2015-05-22

TLSの脆弱性「Logjam」のOpenVPNへの影響

By Taro Yamazaki  |  11:05 No comments

HTTPSやSSH、もちろんOpenVPNでも使用されるTLSプロトコルに、新たな脆弱性「Logjam」が発見されました。すでにさまざまなメディアから内容が発表されています。

今回の脆弱性はDHパラメータ(Diffie-Hellman parameter)に関連したものです。DHパラメータは暗号化接続の初期段階で、クライアントとサーバーが暗号鍵を共有するために使用されるもので、OpenVPNでも使用しています。脆弱性の内容としては前回の「FREAK」と類似しており、中間者攻撃によって暗号化の強度を下げさせ、通信内容の傍受や改ざんが可能になる、というものです。
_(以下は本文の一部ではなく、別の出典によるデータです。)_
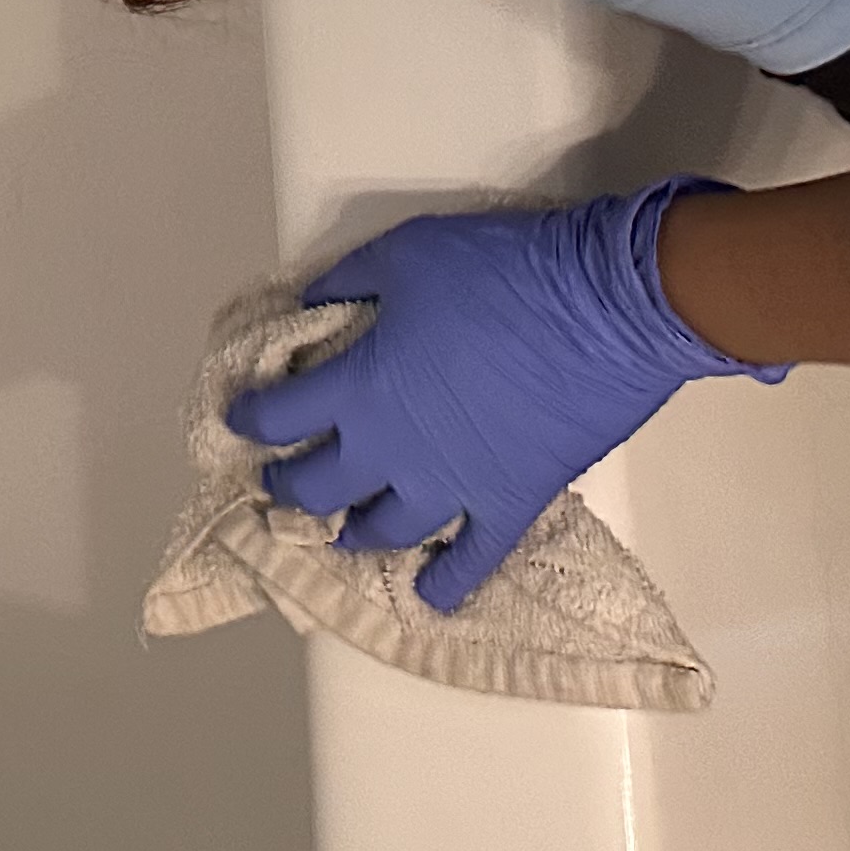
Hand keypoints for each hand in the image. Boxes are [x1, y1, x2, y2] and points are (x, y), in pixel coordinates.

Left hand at [223, 179, 784, 612]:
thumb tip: (314, 303)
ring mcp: (453, 487)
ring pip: (386, 531)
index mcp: (360, 390)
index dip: (254, 419)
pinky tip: (429, 596)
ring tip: (340, 532)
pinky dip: (448, 584)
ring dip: (355, 533)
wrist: (608, 305)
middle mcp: (393, 451)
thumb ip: (351, 282)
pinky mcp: (512, 503)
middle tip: (279, 482)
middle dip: (291, 486)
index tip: (241, 420)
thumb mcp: (407, 254)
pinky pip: (474, 561)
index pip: (281, 417)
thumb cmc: (502, 272)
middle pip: (321, 487)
この脆弱性の詳細については、piyologさんがいつものようにまとめてくださっていますので、そちらをご参照ください。


TLSの脆弱性ですので、「OpenVPNへの影響は...?」と気になるところですが、公式MLでのやり取りをまとめると、次のようになります。

  • OpenVPNでは、サーバーセットアップ時に openssl dhparam コマンドを使ってOpenVPN専用のDHパラメータを生成しているため、DHパラメータを別個に生成しない使用方法よりは安全といえる。
  • openssl dhparam コマンドの実行時に鍵長を 2048ビット以上にしていれば安全(こちらを参照)。1024ビットの場合は攻撃される可能性は否定できないが、それでも簡単ではない。
  • TLS-Authが有効になっていればこの種のTLSのダウングレード攻撃は回避できる。

最近はDHパラメータは2048ビット以上で生成するのが一般的ですし、OpenVPNではそれほど大きな問題にはならなさそうです。ただし、以前から使用しているサーバーなど、DHパラメータを1024ビット以下で生成している場合には2048ビット以上で生成し直し、設定を変更することをお勧めします。サーバー側だけの調整です。
openssl dhparam -out dh3072.pem 3072
でDHパラメータファイルを生成し、設定ファイルを
dh dh3072.pem
と変更して、OpenVPNサーバーを再起動します。

FREAKとは異なりOpenSSLの実装の問題ではないので、OpenVPNやOpenSSLのアップデートは必要はありません。

やはり「TLS-Auth最強!」ということですね。